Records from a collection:
============

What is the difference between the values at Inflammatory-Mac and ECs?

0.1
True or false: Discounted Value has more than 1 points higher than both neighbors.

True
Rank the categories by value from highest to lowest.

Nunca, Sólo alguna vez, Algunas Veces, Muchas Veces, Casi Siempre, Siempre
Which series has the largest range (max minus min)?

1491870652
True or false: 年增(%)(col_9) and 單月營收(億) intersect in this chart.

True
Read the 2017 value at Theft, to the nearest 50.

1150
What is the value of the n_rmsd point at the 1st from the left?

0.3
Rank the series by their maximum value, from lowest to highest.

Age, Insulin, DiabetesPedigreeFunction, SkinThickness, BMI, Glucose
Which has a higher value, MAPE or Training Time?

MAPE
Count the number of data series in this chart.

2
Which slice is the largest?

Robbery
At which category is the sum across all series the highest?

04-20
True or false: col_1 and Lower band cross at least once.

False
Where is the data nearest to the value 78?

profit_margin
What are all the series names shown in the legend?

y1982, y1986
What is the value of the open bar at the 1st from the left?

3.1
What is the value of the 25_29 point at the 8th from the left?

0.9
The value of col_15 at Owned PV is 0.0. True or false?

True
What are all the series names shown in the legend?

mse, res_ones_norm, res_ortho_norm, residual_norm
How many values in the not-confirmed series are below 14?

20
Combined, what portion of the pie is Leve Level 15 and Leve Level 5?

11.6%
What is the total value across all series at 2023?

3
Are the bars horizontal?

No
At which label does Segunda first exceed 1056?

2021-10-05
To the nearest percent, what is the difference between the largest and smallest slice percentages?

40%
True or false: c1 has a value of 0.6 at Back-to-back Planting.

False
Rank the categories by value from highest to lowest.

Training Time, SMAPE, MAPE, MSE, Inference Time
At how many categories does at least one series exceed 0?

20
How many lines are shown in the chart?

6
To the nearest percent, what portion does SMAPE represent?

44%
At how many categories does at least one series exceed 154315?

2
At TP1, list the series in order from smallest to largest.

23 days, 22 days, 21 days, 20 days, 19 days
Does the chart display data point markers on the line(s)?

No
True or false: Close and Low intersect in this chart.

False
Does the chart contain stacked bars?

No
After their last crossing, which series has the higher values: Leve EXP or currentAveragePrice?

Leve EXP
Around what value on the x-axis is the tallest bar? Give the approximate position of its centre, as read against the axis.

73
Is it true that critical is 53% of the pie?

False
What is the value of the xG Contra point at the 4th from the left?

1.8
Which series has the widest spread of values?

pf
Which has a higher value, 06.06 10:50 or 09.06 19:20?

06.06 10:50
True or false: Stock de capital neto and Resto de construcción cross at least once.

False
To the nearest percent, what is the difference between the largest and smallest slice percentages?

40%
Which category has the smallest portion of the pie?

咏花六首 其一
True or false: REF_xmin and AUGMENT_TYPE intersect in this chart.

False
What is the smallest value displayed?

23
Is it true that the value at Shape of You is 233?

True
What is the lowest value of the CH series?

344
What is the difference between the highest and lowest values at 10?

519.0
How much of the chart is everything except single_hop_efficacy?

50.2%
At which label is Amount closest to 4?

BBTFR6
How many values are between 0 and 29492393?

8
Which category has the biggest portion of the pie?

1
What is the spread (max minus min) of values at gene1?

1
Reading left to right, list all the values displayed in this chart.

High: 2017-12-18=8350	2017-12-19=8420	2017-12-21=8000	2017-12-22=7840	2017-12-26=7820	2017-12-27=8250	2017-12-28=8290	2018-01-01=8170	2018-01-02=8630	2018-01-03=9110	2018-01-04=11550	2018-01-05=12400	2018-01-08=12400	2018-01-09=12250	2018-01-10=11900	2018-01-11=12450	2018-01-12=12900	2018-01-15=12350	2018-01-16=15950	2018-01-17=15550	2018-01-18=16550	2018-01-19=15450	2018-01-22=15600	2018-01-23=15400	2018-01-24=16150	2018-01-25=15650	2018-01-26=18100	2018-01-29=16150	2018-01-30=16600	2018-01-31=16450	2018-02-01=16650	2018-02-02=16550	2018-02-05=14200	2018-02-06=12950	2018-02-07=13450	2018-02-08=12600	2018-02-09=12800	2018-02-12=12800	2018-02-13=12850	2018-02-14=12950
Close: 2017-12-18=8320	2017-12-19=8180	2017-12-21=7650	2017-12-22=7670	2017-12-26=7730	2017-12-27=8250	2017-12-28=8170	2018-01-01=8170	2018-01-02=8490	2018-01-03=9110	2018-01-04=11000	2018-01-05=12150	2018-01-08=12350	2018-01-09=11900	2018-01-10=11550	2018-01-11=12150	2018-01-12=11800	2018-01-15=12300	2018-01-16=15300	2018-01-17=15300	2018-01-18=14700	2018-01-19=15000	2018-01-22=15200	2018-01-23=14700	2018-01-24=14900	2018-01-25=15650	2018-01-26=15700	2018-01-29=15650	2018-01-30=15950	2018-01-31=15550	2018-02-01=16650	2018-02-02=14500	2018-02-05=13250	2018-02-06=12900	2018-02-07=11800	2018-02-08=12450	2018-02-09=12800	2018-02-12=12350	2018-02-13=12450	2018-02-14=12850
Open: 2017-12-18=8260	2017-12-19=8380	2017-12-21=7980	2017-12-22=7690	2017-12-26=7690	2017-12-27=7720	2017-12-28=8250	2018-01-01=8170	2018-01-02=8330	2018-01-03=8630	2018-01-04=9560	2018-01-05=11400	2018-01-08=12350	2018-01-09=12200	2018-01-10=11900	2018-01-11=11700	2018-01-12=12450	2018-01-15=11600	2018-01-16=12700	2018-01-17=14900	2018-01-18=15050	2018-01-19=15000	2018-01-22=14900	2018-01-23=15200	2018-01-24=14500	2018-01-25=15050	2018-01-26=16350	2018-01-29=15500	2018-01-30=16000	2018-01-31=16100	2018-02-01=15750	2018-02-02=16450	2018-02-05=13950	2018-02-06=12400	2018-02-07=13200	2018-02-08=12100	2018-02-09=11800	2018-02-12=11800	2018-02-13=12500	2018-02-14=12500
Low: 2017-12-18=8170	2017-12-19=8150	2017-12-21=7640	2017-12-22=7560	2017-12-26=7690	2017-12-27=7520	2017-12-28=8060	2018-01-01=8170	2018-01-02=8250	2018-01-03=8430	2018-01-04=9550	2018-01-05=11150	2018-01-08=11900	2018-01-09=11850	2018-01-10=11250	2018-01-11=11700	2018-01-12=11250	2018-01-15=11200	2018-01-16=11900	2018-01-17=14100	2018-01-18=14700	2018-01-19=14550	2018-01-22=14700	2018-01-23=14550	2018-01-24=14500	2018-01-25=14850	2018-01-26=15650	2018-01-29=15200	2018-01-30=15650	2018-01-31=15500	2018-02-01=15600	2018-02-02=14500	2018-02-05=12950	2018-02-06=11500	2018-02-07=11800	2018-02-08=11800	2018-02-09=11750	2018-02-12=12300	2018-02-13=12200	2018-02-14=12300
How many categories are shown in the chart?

============

* [Task to carry out]:
Pull out each line of the data above that contains the string "largest". Case counts.

* [Written reply]:
Which series has the largest range (max minus min)?
Which slice is the largest?
To the nearest percent, what is the difference between the largest and smallest slice percentages?
At TP1, list the series in order from smallest to largest.
To the nearest percent, what is the difference between the largest and smallest slice percentages?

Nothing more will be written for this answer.